== What you are asked to do ==
Present these records as a Markdown table with the columns n, for the row number, and Line, for the line itself, covering every record and leaving out blank lines. Omit the pictures from the table.

== Records for this exercise ==
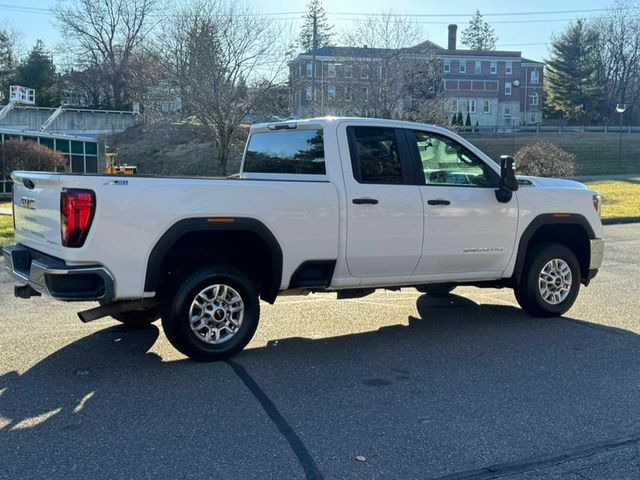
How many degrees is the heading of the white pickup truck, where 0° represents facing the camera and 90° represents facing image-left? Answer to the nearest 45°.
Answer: approximately 225°

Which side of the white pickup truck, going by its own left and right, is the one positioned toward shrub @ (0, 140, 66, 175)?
left
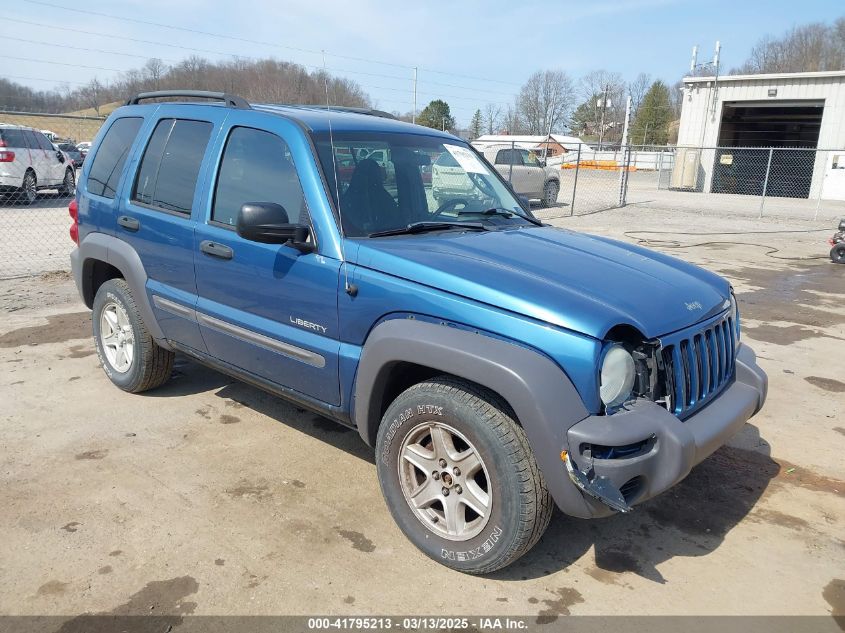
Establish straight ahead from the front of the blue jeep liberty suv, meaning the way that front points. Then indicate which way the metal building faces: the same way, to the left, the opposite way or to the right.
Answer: to the right

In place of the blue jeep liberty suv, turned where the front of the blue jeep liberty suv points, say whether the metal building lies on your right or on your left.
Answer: on your left

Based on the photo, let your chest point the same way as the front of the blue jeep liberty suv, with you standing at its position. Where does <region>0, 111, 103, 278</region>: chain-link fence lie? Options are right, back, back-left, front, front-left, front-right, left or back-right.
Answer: back

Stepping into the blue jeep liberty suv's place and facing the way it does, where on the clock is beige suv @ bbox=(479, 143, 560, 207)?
The beige suv is roughly at 8 o'clock from the blue jeep liberty suv.

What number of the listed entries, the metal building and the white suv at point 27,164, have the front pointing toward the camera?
1

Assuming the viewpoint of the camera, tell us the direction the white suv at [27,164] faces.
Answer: facing away from the viewer and to the right of the viewer

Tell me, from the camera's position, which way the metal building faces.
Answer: facing the viewer

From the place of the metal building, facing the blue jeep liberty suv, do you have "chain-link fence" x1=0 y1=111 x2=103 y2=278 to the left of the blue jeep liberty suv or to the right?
right

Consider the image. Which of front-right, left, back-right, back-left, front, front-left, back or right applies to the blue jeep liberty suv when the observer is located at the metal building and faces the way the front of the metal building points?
front

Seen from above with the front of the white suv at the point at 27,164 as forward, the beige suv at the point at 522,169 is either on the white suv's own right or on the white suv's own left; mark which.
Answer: on the white suv's own right

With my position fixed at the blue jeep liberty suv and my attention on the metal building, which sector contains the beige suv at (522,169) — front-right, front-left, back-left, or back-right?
front-left

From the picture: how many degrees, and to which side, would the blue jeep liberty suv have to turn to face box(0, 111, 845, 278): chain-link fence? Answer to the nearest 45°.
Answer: approximately 135° to its left

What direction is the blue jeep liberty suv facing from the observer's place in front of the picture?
facing the viewer and to the right of the viewer

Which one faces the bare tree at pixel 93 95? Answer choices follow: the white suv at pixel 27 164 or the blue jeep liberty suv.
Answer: the white suv

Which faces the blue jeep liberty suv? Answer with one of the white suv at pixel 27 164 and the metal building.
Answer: the metal building
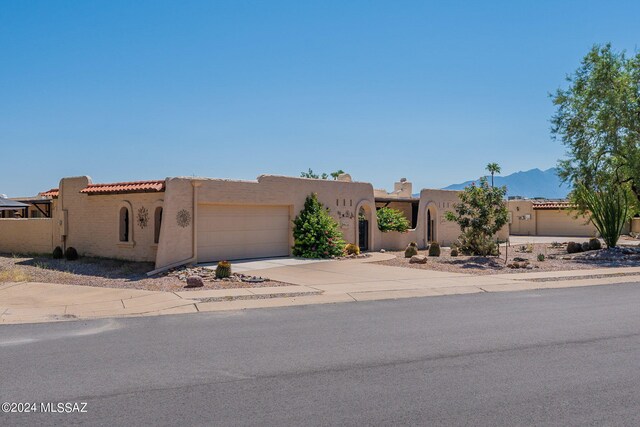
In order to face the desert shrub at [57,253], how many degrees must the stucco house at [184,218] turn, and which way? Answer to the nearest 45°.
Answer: approximately 135° to its right

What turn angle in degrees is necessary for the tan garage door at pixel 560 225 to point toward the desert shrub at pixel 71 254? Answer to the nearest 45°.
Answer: approximately 45° to its right

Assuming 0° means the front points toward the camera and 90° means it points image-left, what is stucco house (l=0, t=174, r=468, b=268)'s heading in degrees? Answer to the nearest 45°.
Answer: approximately 315°

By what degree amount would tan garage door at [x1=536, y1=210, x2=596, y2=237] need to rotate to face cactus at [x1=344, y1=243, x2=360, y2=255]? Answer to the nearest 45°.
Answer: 0° — it already faces it

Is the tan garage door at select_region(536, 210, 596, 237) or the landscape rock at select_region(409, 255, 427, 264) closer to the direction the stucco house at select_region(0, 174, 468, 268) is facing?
the landscape rock

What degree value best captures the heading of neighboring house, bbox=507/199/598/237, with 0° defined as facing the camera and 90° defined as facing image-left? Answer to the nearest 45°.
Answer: approximately 0°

== Answer to the exercise ==
| n | Line |
|---|---|
| 1 | How many degrees is the heading of the white pickup truck, where 0° represents facing the camera and 90° represents facing image-left? Answer to the nearest 45°. |
| 2 | Answer: approximately 225° |
| 3 | Which side of the white pickup truck, going by its own left and right, is the one positioned toward shrub @ (0, 140, 66, 175)? |
| 4 | left |
| 5 | Establish straight ahead from the front of the blue jeep liberty suv, meaning the way that front points. Then indicate which way the metal building faces: the same way, to the left, the opposite way or to the right. |
| 6 | Answer: to the right |
| 7 | In place of the blue jeep liberty suv, turned where the front of the blue jeep liberty suv points, say whether the metal building lies on your right or on your left. |
| 8 | Answer: on your left |
| 9 | Based on the photo, let your chest point the same way as the front of the blue jeep liberty suv, with you standing at its position. Where does <region>0, 111, 103, 278</region>: chain-link fence lie? Options are right, back, back-left, front, front-left, front-right, left or back-right. |
| 10 | Answer: back |
| 11 | Stepping into the blue jeep liberty suv's place and facing the way it does, where on the clock is beige suv @ bbox=(479, 143, 560, 207)? |
| 12 | The beige suv is roughly at 8 o'clock from the blue jeep liberty suv. |
| 13 | What number of the listed entries, the metal building and the white suv at point 27,164, have the front pointing toward the camera? |
| 14 | 1 |
| 15 | Assuming the viewpoint of the camera, tell us the direction the white suv at [27,164] faces. |
| 16 | Answer: facing away from the viewer and to the right of the viewer |
| 17 | Tell me, from the camera's position, which way the metal building faces. |
| 18 | Answer: facing the viewer |
| 19 | From the place of the metal building, facing the blue jeep liberty suv, do you have "chain-link fence" x1=0 y1=111 x2=103 y2=278 to the left of the blue jeep liberty suv or to the right? |
| 20 | right |
| 21 | Consider the image. Which of front-right, left, back-right, back-left, front, front-left, back or right applies to the blue jeep liberty suv when the observer is located at the metal building and faces the way the front of the metal building points? |
| 22 | front |
| 23 | Seen from above with the front of the white suv at the point at 27,164 as forward, the beige suv at the point at 522,169 is either on the white suv's own right or on the white suv's own left; mark which. |
| 24 | Answer: on the white suv's own right |
| 25 | With my position fixed at the blue jeep liberty suv and my attention on the metal building, which sector contains the beige suv at (522,169) — front-right, front-left, back-left, or back-right? |
| 26 | front-left |
| 27 | From the picture: how many degrees, and to which side, would the blue jeep liberty suv have to turn to face box(0, 111, 845, 278): chain-link fence? Answer to the nearest 45°. |
| 28 | Answer: approximately 135° to its left |
| 29 | What direction is the blue jeep liberty suv facing from the observer's place in front of the picture? |
| 30 | facing the viewer and to the right of the viewer |
| 31 | Which one faces the bare tree at pixel 93 95? Answer choices follow: the white suv at pixel 27 164 or the blue jeep liberty suv. |
| 32 | Answer: the white suv |
| 33 | Which faces the blue jeep liberty suv? Answer with one of the white suv at pixel 27 164 and the metal building. |
| 34 | Answer: the metal building |
| 35 | In order to face the desert shrub at [57,253], how many degrees must the stucco house at [184,218] turn, and which way? Answer to the nearest 45°. |
| 36 | Answer: approximately 135° to its right |
| 37 | What turn angle in degrees is necessary for the tan garage door at pixel 560 225 to point toward the desert shrub at pixel 71 254? Answer to the nearest 45°. |
| 38 | Answer: approximately 45° to its right |
| 39 | Assuming 0° means the front points toward the camera and 90° means it points image-left, what is stucco house (l=0, t=174, r=468, b=268)'s heading in degrees? Answer to the nearest 45°. |
| 40 | Answer: approximately 315° |
| 41 | By what degree amount would tan garage door at [x1=536, y1=210, x2=596, y2=237] need to rotate to face cactus at [x1=344, y1=243, x2=360, y2=255]? Answer to the nearest 45°. |
| 42 | Answer: 0° — it already faces it |
| 43 | Is the tan garage door at select_region(536, 210, 596, 237) or the landscape rock at select_region(409, 255, 427, 264) closer to the direction the stucco house at select_region(0, 174, 468, 268) is facing? |
| 44 | the landscape rock |
| 45 | What degree value best captures the heading of neighboring house, bbox=507/199/598/237, with 0° defined as facing the camera and 90° defined as facing image-left? Answer to the nearest 45°. |
| 46 | Answer: approximately 0° |